Each line of the listing where the string "read" appears is to be identified and copied.
*** Supplied records ***
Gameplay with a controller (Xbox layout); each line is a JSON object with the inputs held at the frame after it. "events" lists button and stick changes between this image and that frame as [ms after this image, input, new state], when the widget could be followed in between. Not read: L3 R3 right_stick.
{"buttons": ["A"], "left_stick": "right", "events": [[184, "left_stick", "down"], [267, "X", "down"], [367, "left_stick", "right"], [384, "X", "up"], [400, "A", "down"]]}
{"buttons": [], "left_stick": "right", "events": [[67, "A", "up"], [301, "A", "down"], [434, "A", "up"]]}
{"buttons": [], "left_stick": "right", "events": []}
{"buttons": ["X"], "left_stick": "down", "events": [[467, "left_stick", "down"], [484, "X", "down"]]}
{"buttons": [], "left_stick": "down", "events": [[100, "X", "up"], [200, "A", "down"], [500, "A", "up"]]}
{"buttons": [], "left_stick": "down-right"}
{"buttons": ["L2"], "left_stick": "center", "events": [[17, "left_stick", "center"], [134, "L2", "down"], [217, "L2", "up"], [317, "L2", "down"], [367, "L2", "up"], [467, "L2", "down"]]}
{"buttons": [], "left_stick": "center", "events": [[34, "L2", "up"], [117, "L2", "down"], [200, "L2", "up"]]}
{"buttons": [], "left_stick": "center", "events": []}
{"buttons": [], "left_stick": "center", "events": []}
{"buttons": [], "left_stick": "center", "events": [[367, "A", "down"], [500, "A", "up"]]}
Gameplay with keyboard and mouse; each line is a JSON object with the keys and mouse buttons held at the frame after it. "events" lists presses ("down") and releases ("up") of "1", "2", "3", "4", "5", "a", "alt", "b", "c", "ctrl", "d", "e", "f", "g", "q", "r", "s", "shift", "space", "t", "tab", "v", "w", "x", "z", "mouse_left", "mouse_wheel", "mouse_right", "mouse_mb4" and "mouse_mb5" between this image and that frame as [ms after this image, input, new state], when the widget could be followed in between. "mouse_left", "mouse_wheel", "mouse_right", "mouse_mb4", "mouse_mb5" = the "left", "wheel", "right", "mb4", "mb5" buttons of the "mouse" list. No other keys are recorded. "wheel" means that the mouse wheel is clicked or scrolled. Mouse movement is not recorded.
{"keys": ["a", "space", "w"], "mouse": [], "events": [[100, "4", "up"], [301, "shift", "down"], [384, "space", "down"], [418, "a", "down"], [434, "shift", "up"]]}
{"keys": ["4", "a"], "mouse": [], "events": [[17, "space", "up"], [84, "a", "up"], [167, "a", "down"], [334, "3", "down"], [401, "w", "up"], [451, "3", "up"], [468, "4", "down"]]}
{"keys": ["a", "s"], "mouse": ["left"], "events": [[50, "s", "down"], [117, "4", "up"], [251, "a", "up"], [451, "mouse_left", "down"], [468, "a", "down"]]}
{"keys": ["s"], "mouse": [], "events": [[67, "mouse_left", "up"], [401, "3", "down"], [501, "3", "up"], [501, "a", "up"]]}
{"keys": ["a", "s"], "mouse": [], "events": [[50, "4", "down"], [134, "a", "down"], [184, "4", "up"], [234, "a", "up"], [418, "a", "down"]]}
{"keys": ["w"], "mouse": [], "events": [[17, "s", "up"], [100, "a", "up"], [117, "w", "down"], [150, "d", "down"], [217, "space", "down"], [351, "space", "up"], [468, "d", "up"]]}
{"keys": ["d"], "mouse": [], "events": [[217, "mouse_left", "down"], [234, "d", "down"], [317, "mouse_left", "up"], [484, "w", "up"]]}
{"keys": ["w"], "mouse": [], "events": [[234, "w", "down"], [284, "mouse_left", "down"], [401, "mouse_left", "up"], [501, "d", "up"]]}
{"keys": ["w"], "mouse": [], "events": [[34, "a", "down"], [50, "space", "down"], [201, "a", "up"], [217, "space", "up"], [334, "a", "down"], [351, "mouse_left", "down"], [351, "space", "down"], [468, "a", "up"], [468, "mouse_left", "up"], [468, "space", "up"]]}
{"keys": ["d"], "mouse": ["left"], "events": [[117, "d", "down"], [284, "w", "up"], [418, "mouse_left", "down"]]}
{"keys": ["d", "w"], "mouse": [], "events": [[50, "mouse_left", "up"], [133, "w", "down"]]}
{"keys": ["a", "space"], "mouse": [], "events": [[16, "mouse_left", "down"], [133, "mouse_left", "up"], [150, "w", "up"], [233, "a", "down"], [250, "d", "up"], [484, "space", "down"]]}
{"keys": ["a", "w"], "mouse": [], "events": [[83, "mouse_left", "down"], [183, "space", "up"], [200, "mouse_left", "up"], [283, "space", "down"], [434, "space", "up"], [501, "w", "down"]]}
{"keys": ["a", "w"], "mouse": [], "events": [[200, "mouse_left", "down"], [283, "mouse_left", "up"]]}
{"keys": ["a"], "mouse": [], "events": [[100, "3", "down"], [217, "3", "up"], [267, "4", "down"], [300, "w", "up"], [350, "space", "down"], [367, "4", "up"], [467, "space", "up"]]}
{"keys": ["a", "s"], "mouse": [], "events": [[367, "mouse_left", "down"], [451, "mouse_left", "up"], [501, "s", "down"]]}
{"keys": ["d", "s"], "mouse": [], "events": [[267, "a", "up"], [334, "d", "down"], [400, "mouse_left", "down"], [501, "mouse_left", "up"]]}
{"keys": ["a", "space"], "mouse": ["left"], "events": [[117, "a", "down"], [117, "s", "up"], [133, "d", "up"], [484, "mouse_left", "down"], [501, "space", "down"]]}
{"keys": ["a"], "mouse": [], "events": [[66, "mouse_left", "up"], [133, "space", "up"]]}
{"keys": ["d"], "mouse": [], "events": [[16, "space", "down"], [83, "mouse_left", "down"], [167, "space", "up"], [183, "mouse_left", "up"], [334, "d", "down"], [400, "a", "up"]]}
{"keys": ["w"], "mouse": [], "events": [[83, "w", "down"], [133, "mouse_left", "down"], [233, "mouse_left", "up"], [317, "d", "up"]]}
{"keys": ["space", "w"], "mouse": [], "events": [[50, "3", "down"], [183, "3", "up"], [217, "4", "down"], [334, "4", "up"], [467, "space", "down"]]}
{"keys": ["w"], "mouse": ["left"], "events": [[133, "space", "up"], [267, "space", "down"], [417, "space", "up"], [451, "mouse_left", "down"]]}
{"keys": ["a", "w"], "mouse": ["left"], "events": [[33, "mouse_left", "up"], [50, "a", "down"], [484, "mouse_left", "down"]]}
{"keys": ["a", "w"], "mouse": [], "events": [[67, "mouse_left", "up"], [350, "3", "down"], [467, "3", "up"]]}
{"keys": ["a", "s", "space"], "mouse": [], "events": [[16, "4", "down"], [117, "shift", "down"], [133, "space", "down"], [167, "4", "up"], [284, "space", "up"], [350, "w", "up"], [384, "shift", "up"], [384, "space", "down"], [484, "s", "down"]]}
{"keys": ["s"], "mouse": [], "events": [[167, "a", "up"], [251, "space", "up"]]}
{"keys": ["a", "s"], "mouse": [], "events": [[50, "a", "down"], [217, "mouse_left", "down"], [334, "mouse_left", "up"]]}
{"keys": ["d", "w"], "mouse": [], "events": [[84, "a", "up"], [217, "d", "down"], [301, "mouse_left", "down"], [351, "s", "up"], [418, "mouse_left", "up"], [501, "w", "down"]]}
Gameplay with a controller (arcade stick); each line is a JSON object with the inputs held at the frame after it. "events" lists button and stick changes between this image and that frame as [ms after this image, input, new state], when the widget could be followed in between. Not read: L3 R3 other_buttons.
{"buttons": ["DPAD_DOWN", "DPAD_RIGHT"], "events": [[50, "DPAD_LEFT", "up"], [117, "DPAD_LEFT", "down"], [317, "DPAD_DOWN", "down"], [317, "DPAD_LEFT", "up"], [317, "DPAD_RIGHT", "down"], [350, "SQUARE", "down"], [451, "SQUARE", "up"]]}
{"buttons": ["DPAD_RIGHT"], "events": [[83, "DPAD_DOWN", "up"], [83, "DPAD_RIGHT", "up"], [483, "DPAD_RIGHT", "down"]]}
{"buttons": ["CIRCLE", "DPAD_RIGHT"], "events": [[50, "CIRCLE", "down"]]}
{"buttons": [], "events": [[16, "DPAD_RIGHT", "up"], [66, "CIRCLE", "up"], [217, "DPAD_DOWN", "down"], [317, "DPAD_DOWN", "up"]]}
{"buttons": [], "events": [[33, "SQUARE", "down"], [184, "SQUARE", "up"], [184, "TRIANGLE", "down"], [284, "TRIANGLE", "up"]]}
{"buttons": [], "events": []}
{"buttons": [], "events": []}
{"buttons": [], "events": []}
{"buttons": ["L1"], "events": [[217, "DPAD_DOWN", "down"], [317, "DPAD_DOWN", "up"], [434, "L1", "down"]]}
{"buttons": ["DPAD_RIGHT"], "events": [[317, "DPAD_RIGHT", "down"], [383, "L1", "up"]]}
*** End of Supplied records ***
## Exercise result:
Gameplay with a controller (Xbox layout); each line is a JSON object with the inputs held at the frame after it. "events" lists button and stick changes between this image and that frame as [ms after this image, input, new state], when the widget could be followed in between. Not read: L3 R3 right_stick.
Gameplay with a controller (arcade stick); each line is a JSON object with the inputs held at the frame after it. "events" lists button and stick changes between this image and that frame as [ms after this image, input, new state], when the widget could be followed in between. Not read: L3 R3 other_buttons.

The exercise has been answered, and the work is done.